I must firstly state that the Kurdish freedom movement's quest in finding a democratic solution to the Kurdish question is not something new; this quest is at least twenty years old.
It is well known that the Kurdish freedom movement has always adopted a modest and consistent approach to this end. During these twenty years the Kurdish freedom movement's proposals for a solution have been coherent with Turkey's territorial dignity and have been based on a fundamental democratisation of Turkey. The following duality has been a basic principle for our movement: without a solution to the Kurdish question Turkey cannot democratise, and without a democratisation of Turkey the Kurdish question cannot be solved.
The Kurdish freedom movement is a socialist and anti-capitalist movement. It is opposed to the culture of capitalism and its social and economic ways. Our movement defines the state as ontologically opposed to democracy and freedoms and it does not see the state as either a solution to the national question or a means to socialism. State abolition and state making is not seen as revolutionary action, rather, our movement possesses a philosophical and ideological paradigm in which state opposition is practiced via the construction of an alternative stateless system. The Kurdish freedom movement holds the view that military violence, in the final analysis, only serves to strengthen state structures; while an atmosphere of democratic politics strengthens social dynamics. Saying this however, where the opportunity to practice democratic politics does not exist then self-defence mechanisms can be legitimately deployed.
The Kurdish freedom movement states that democracy and freedom can only be achieved by struggling against the state through the democratic self-institutionalisation of the people. Our paradigmatic approach identifies the state, by definition, as unable to supply its subjects with democracy and freedom; even to be in expectancy of this is to submit to slavery. Only when the actions of our movement are analysed within this context can reliable evaluations be made.
This was the ideological stance of the PKK during war; and now, during the stage of democratic struggle. This is not subject to change in an atmosphere of peace. During peace the struggle doesn't end, only the means of struggle change. Peace is a time in which armed violence is no longer a means of struggle; however, needless to say the struggle itself goes on. The struggle against state sovereignty will always continue. This struggle will continue to be pursued through revolutionary means. The establishment of a stateless society is an expression of a radical and fundamental struggle. Democratic struggle and democratic politics are deployed in order to achieve these radical and fundamental ends.
Only once the very existence of a people has been established and is being acknowledged can democratic struggle become a preferential means. The Kurdish people's leader Mr. Ocalan and the Kurdish freedom movement are struggling within these parameters.

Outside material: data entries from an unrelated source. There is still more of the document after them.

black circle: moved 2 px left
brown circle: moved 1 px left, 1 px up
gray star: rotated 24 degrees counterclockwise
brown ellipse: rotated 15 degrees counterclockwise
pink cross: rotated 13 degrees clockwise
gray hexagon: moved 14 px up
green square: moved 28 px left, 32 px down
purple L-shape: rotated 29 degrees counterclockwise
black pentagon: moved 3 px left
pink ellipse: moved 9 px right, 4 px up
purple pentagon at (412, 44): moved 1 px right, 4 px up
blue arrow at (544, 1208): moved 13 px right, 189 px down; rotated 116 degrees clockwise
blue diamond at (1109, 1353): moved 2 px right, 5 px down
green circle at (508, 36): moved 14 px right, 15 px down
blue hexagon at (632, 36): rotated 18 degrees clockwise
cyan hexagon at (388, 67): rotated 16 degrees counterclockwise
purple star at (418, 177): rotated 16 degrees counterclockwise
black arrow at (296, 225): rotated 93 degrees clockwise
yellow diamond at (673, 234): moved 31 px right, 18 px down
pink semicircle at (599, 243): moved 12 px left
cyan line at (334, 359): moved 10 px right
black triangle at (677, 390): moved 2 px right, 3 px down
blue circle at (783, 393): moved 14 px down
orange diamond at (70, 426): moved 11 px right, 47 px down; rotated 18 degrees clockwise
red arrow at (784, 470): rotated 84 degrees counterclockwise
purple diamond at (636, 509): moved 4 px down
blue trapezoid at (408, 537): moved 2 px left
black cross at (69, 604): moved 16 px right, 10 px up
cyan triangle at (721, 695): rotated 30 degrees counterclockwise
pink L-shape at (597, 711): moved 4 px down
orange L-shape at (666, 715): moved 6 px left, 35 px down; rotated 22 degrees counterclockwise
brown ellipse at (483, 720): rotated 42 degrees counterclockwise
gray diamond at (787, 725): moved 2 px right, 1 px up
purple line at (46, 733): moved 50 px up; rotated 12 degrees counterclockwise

Only eighteen months ago the AKP government was adamant on "crushing" our movement and even talking about executing the Kurdish people's leader; it must be well understood that the current atmosphere has come about as a result of an arduous struggle. Anyone with a right mind must surely be able to appreciate this. The Kurdish freedom movement is by no means showing any concessions on its principles or its social projects; rather, it will be the Turkish state and the AKP government that will have to go back on its backwards, chauvinistic and dictatorial policies. The aim of the democratic struggle is to bring the state and the AKP to commit to a democratic solution. The Kurdish people are insistent on utilising their most basic rights. Economic, political and cultural self-administration is a principle ambition. A democratic solution for us is structured around these principles. It is needless to say that the Kurdish freedom movement is in no concession of any of its principle ambitions. The intention behind the very retreat of our guerrilla forces was to create an atmosphere in which these principle demands can be met and subsequently put into practise.
Claims that the PKK and the AKP are negotiating on a prospective Turkey that will be authoritarian while also leaving aside other communities are way off the mark. These are fabrications belonging to those that oppose the search for a democratic solution by the Kurdish people's leader. On the contrary the efforts of the Kurdish people's leader is making the AKP take steps backwards, while also propagating the freedoms of all the peoples of Turkey.
These are the aims of the process of democratic struggle. However, the destiny of this process lies in the outcome of the struggle between the hegemonic powers and the forces of democracy. Hegemonic forces have never been ones to easily concede their grasp on power and privileges. The character of this process will only be defined by the resolute stance of the revolutionary democratic struggle. The AKP may still be intending to drag the process on, or it may not be determined in solving the Kurdish issue or democratising Turkey; however, if the forces of democracy show support for the efforts of the Kurdish people's leader then the AKP will have to show compromise by opening itself to democratisation. This can only be achieved through a cooperative union of the Kurdish people and the democratic forces of Turkey.